Hope to hear from you!

Best,
Jay

--
Jay Sitter
Web Designer & Developer
Massachusetts Institute of Technology
Office of Communications, Resource Development
(617) 715-5170
600 Memorial Drive, W98-352B
Cambridge, MA 02139-4822

On Sep 21, 2015, at 10:30 AM, Edmund Carlevale <ecarl at MIT.EDU<mailto:ecarl at MIT.EDU>> wrote:

Hello,

I’ll be making my presentation later today, a more straightforward demo than I had originally intended but still hopefully useful. I just posted a blog post that outlines the talk. http://drupalgroup.mit.edu/. I hope you’ll be able to be there.

Regards,

Ed

Blog

"Re-Imagining Web Development @ MIT" - presentation outline
Posted by Ed Carlevale on September 21, 2015  [edit]
I originally intended today's presentation as a review of where MIT is now in terms of web development, followed by a presentation of an alternative approach. But I can say really simply now where MIT is, leaving me to spend the bulk of my presentation showing something better.

Basically, MIT has two options for bringing in new websites: single-site single-client development, or Drupal Cloud.

The single-site approach is unmaintainable. The sites are built by an outside developer and handed over to their MIT client, usually a program's communication manager, to manage. The developer oftens works on a contract basis to maintain the site and make needed changes. And the communication's manager maintains the site. The essential flaw in this process is that new MIT sites reinvent the wheel over and over again, building the functionality (people, projects, publications, news events, blogs, media galleries), that should long ago have been packaged and made available to the MIT community in some sort of centralized process.

Drupal Cloud I discuss in the blog post from yesterday.

So what I'll be presenting today is my approach, which basically presents the concept of an MIT distribution, then demonstrates the power and functionality that it is possible to build on top of that basis.

1. Panopoly. I start by introducing Pantheon's Panopoly distribution, because it is becoming the standard base for most other distributions by virtue of its brilliant use of Panels and Panelizer.

2. Then I demo the Open Academy distribution, originally built by Chapter 3 for UC Berkeley (I believe), which is built on top of Panopoly and adds standard (ahem, Drupal Cloud) academic features like Publications, People, Events, and News.

3. And then I come to the primary thing I want to present, which is the Open Atrium distribution. Open Atrium builds on top of Panopoly, so it's basic structure should be very familiar. But it adds the most brilliant feature set and interface I've seen on any website. The distribution has been adopted by the United Nations as their primary platform, and that makes perfect sense to me.

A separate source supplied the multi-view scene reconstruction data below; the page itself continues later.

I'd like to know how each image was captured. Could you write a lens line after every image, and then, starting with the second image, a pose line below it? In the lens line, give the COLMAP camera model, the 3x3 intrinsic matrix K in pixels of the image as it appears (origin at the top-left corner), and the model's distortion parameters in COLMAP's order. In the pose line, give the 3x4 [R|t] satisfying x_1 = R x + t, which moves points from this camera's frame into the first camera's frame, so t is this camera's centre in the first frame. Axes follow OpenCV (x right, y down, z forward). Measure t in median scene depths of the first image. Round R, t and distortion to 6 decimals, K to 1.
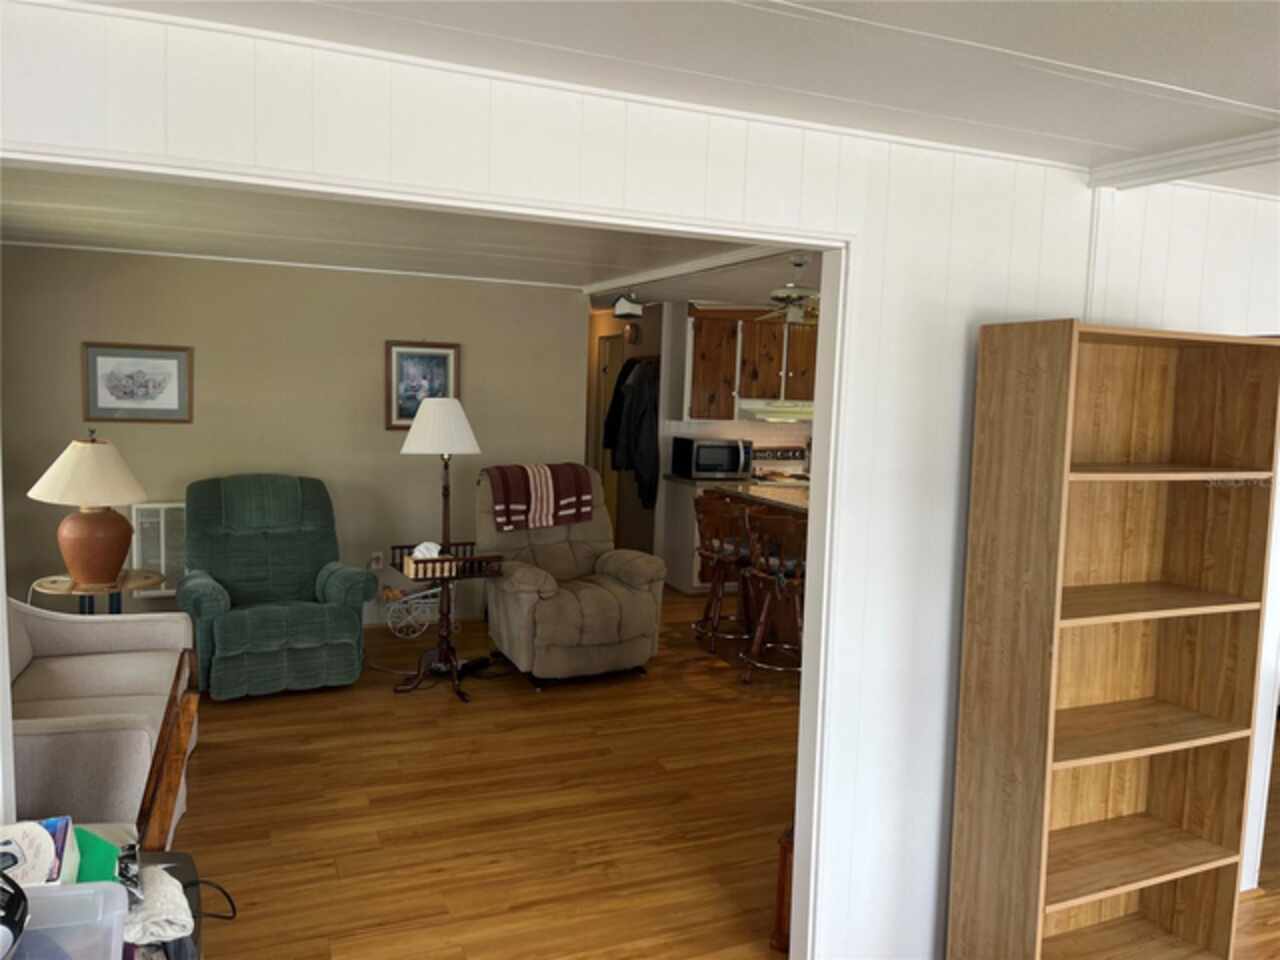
lens RADIAL K [[966.9, 0, 643.2], [0, 966.9, 478.9], [0, 0, 1]] dist [0.049666, -0.084993]
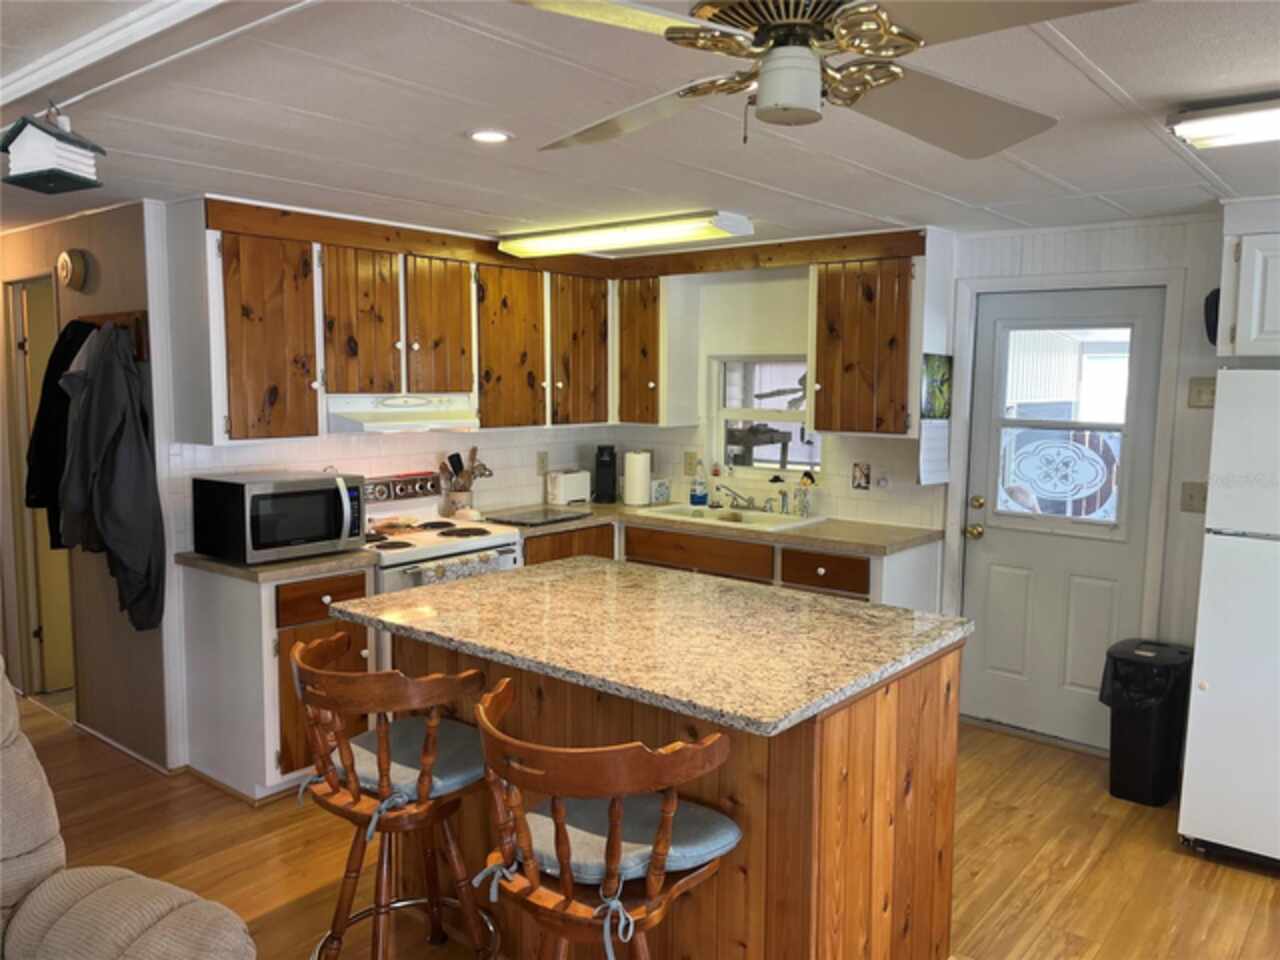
lens RADIAL K [[977.0, 0, 640.4], [0, 977.0, 472.9], [0, 0, 1]] dist [0.071684, -0.091779]
pose [[0.878632, -0.078798, 0.470953, -0.004847], [0.071831, 0.996878, 0.032781, -0.047278], [-0.472066, 0.005027, 0.881549, 0.465731]]
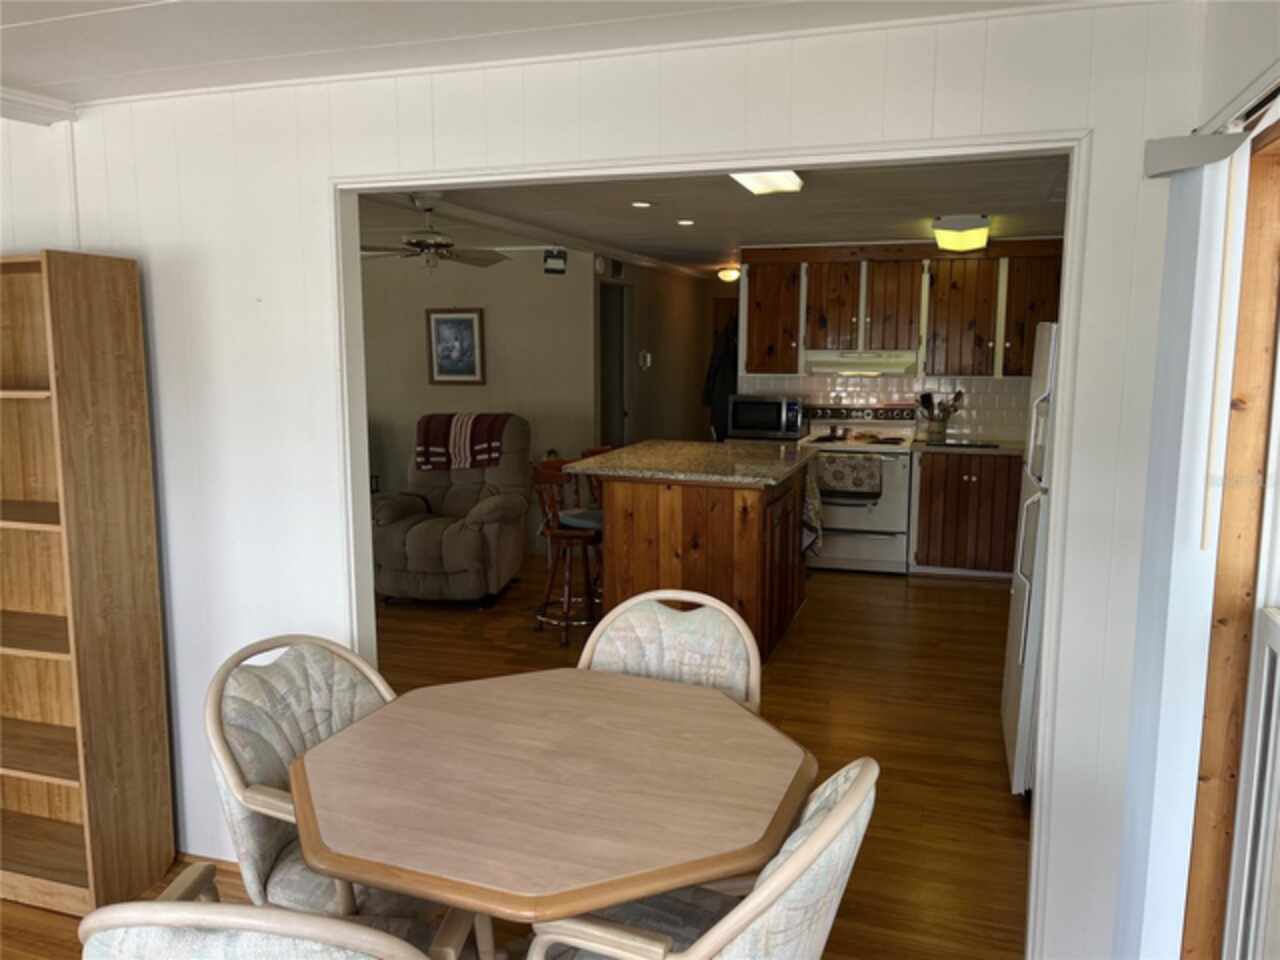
lens RADIAL K [[966.9, 0, 643.2], [0, 966.9, 478.9], [0, 0, 1]] dist [0.049666, -0.084993]
pose [[0.756900, 0.054060, -0.651291, 0.597016], [-0.037340, 0.998522, 0.039486, 0.007076], [0.652463, -0.005567, 0.757800, 0.221811]]
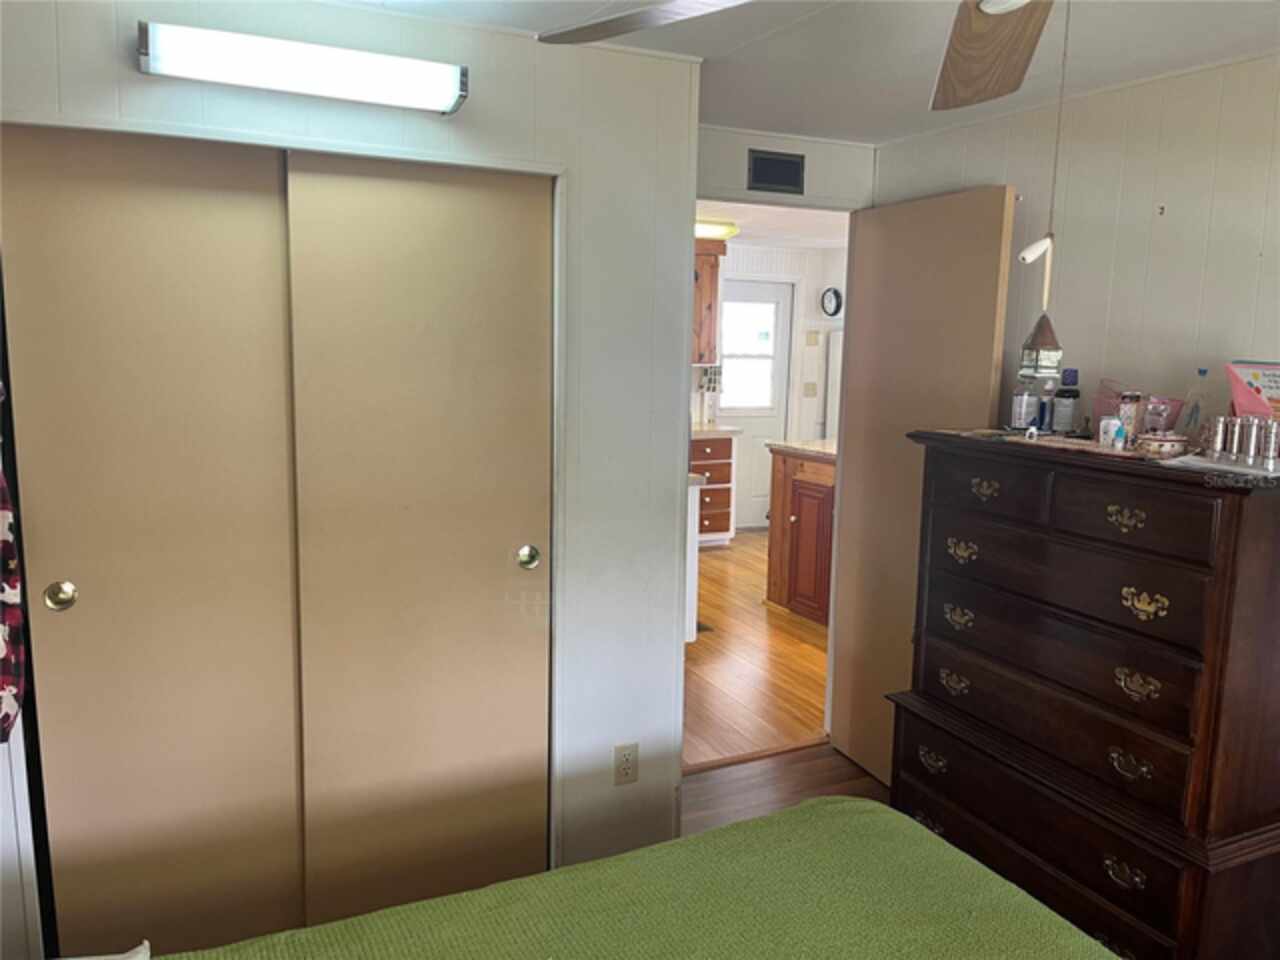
lens RADIAL K [[966.9, 0, 643.2], [0, 966.9, 478.9], [0, 0, 1]] dist [0.049666, -0.084993]
pose [[-0.057718, -0.187564, 0.980555, -0.551190], [0.075148, 0.978590, 0.191612, -0.117589], [-0.995501, 0.084746, -0.042388, 1.033723]]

Over the past year I've used Atrium as the basis of my own sites, and have added the features that I think belong on an MIT distribution, the most important of which is a documentation intranet. The fundamental flaw with nearly all web development is that there is no documentation, neither for users nor developers. Sites are built and handed off, but as soon as anyone from the original team leaves, the site becomes unmaintainable. Virtually every stand-alone site I’ve seen at MIT has gone through this life-cycle spiral.

The other key problem with our current approach is that so much effort is being wasted in recreating the wheel, in building functionality that should take an hour at most, not the entire development budget. So virtually every site at MIT is happy to post events, news items, and people, and call it a day. Some are more attractive than others, but their functionality and development is a direct version of their html base. Revolutions have happened in how sites are built, in what they do. But MIT has simply updated html to php. There is so much that could be happening with academic websites, especially in large research centers, and none of it is happening beyond decent looking sites that show events, people, and news items, and call it a day.

So the presentation today is about demo-ing a more efficient structure. It's not the manifesto I had in mind when I originally thought of this presentation. But I think it represents a better way forward.